En Commune I, l’absence des avocats de l’État a entraîné le report, tandis qu’en Commune VI, malgré la présence de toutes les parties, le juge a estimé nécessaire de poursuivre l’examen avant de rendre un jugement.
Au-delà des juridictions civiles, une requête a été déposée devant la Section administrative de la Cour suprême. Conformément aux règles, elle a été transmise au Contentieux de l’État pour permettre au gouvernement d’apporter ses observations.
La Cour constitutionnelle en arbitre final
Quelle que soit l’issue devant les juridictions civiles ou la Section administrative de la Cour suprême, la dernière étape sera la saisine de la Cour constitutionnelle, seule habilitée à juger de la conformité d’une loi ou d’une décision aux dispositions de la Constitution du 22 juillet 2023.

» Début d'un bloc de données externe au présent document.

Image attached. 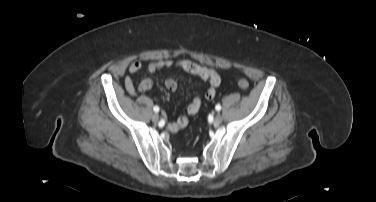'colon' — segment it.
Here are the masks:
<instances>
[{"label":"colon","mask_w":376,"mask_h":202,"mask_svg":"<svg viewBox=\"0 0 376 202\" xmlns=\"http://www.w3.org/2000/svg\"><path fill=\"white\" fill-rule=\"evenodd\" d=\"M237 85L241 89H247L249 87V82L247 79L241 77L237 79Z\"/></svg>","instance_id":"colon-1"}]
</instances>
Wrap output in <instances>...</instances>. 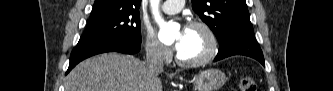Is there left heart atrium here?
Wrapping results in <instances>:
<instances>
[{"instance_id": "1", "label": "left heart atrium", "mask_w": 333, "mask_h": 91, "mask_svg": "<svg viewBox=\"0 0 333 91\" xmlns=\"http://www.w3.org/2000/svg\"><path fill=\"white\" fill-rule=\"evenodd\" d=\"M186 30L187 28H183L180 30L178 33L176 40H175V49L179 52L183 46L184 40H185V35H186Z\"/></svg>"}]
</instances>
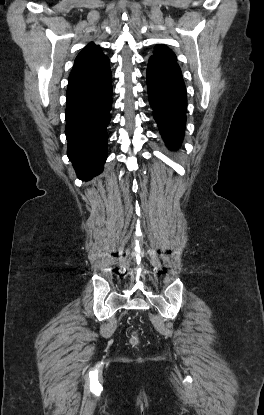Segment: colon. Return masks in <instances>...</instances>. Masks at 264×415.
<instances>
[{
    "label": "colon",
    "instance_id": "1",
    "mask_svg": "<svg viewBox=\"0 0 264 415\" xmlns=\"http://www.w3.org/2000/svg\"><path fill=\"white\" fill-rule=\"evenodd\" d=\"M132 343H136V338H132Z\"/></svg>",
    "mask_w": 264,
    "mask_h": 415
}]
</instances>
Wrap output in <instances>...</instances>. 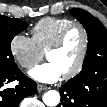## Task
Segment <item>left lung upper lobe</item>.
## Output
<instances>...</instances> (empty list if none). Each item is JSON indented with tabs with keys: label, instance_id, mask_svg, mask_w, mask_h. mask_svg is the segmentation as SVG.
<instances>
[{
	"label": "left lung upper lobe",
	"instance_id": "left-lung-upper-lobe-1",
	"mask_svg": "<svg viewBox=\"0 0 107 107\" xmlns=\"http://www.w3.org/2000/svg\"><path fill=\"white\" fill-rule=\"evenodd\" d=\"M71 13L83 24L88 34V50L82 71L71 81L86 85L85 81L96 73L107 77V30L98 19L85 10L74 8ZM82 89L85 90L84 87ZM77 101L78 99H73L69 104L78 107Z\"/></svg>",
	"mask_w": 107,
	"mask_h": 107
}]
</instances>
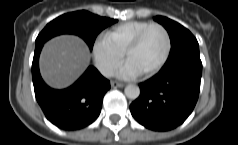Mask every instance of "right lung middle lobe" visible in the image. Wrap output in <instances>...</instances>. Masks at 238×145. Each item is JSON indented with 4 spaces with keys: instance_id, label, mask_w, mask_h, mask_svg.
I'll return each mask as SVG.
<instances>
[{
    "instance_id": "1",
    "label": "right lung middle lobe",
    "mask_w": 238,
    "mask_h": 145,
    "mask_svg": "<svg viewBox=\"0 0 238 145\" xmlns=\"http://www.w3.org/2000/svg\"><path fill=\"white\" fill-rule=\"evenodd\" d=\"M117 22L94 15L88 11H75L61 15L48 23L36 39V45L61 34H75L81 37L92 50L97 35L109 25Z\"/></svg>"
}]
</instances>
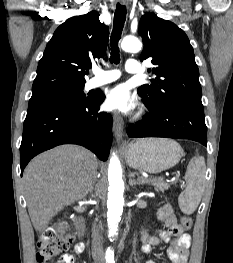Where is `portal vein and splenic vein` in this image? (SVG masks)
Here are the masks:
<instances>
[{
    "mask_svg": "<svg viewBox=\"0 0 233 263\" xmlns=\"http://www.w3.org/2000/svg\"><path fill=\"white\" fill-rule=\"evenodd\" d=\"M139 179H140L141 181L146 180V178H144V177H140Z\"/></svg>",
    "mask_w": 233,
    "mask_h": 263,
    "instance_id": "1",
    "label": "portal vein and splenic vein"
}]
</instances>
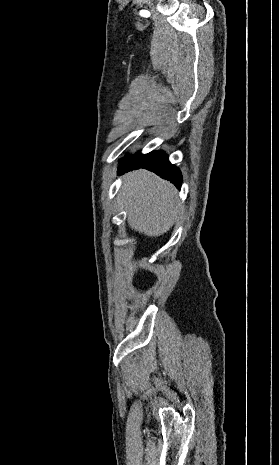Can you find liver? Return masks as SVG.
Segmentation results:
<instances>
[{
	"mask_svg": "<svg viewBox=\"0 0 279 465\" xmlns=\"http://www.w3.org/2000/svg\"><path fill=\"white\" fill-rule=\"evenodd\" d=\"M119 203L127 213L130 228L149 237L169 231L180 212L176 188L144 169L124 176Z\"/></svg>",
	"mask_w": 279,
	"mask_h": 465,
	"instance_id": "6515ba94",
	"label": "liver"
}]
</instances>
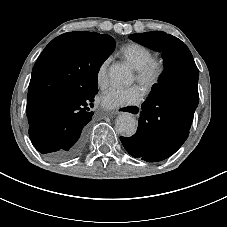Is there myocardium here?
<instances>
[{
  "label": "myocardium",
  "instance_id": "obj_1",
  "mask_svg": "<svg viewBox=\"0 0 227 227\" xmlns=\"http://www.w3.org/2000/svg\"><path fill=\"white\" fill-rule=\"evenodd\" d=\"M166 73V64L162 58H151L137 70V81L148 89H153L162 81Z\"/></svg>",
  "mask_w": 227,
  "mask_h": 227
}]
</instances>
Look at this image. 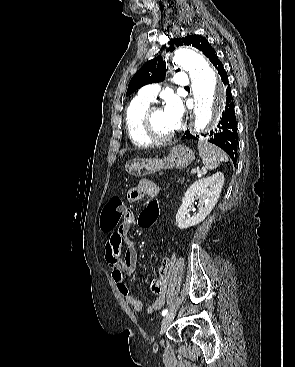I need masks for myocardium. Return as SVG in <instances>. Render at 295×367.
<instances>
[{"instance_id":"myocardium-1","label":"myocardium","mask_w":295,"mask_h":367,"mask_svg":"<svg viewBox=\"0 0 295 367\" xmlns=\"http://www.w3.org/2000/svg\"><path fill=\"white\" fill-rule=\"evenodd\" d=\"M159 105H150L144 112L142 117V130L144 135L153 143H165L171 141L176 136V131L169 135L159 134L153 126V115L156 111L160 110Z\"/></svg>"}]
</instances>
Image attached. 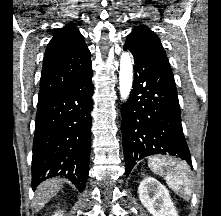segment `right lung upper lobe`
<instances>
[{
    "label": "right lung upper lobe",
    "mask_w": 221,
    "mask_h": 216,
    "mask_svg": "<svg viewBox=\"0 0 221 216\" xmlns=\"http://www.w3.org/2000/svg\"><path fill=\"white\" fill-rule=\"evenodd\" d=\"M91 71L90 52L79 30L72 24L59 28L44 55L38 102Z\"/></svg>",
    "instance_id": "obj_1"
}]
</instances>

Cette Cour constitutionnelle, qui sera alors face à sa propre crédibilité, confirmera-t-elle la dissolution, au risque d’être perçue comme un instrument politique ? Ou bien osera-t-elle l’invalidation, ouvrant ainsi une crise institutionnelle majeure ?
Depuis l’annonce de la dissolution des partis politiques, la question n’est plus seulement celle de l’avenir des formations concernées, mais celle de la capacité du système judiciaire à se positionner face à une décision politique d’une telle ampleur, même si très peu d’observateurs s’attendent à une décision de justice qui contredirait les autorités de la Transition.
Quel aboutissement ?
Pour Soumaila Lah, analyste politique, « il est difficile de se prononcer sur l’issue de cette affaire, car nous n’avons pas tous les éléments entre nos mains ». Il souligne cependant que la décision des tribunaux des Communes I et VI de juger l’affaire sur le fond constitue « une bonne avancée », rappelant qu’« il n’aurait pas été orthodoxe de laisser croire aux Maliens qu’un individu ou une poignée d’individus peut décider de dissoudre tous les partis politiques du pays par simple volonté ».
Par ailleurs, certains analystes soulignent que l’enjeu dépasse la question juridique. Une annulation de la dissolution relancerait immédiatement les anciennes formations, rétablirait leur capacité d’action et redonnerait vie aux oppositions politiques, dans un contexte sécuritaire et économique déjà tendu.
À l’inverse, une validation ouvrirait la voie à un système politique radicalement repensé, où la refondation annoncée prendrait forme par la création de nouveaux partis et la mise à l’écart des acteurs traditionnels.
Même si le droit est clair quant à la protection de la liberté d’association et du pluralisme politique, le contexte, marqué par une transition prolongée et les réformes institutionnelles et politiques issues des Assises nationales de la Refondation, ainsi que par les recommandations des forces vives de la Nation lors des consultations nationales en avril dernier, risque de peser sur la décision finale de la justice.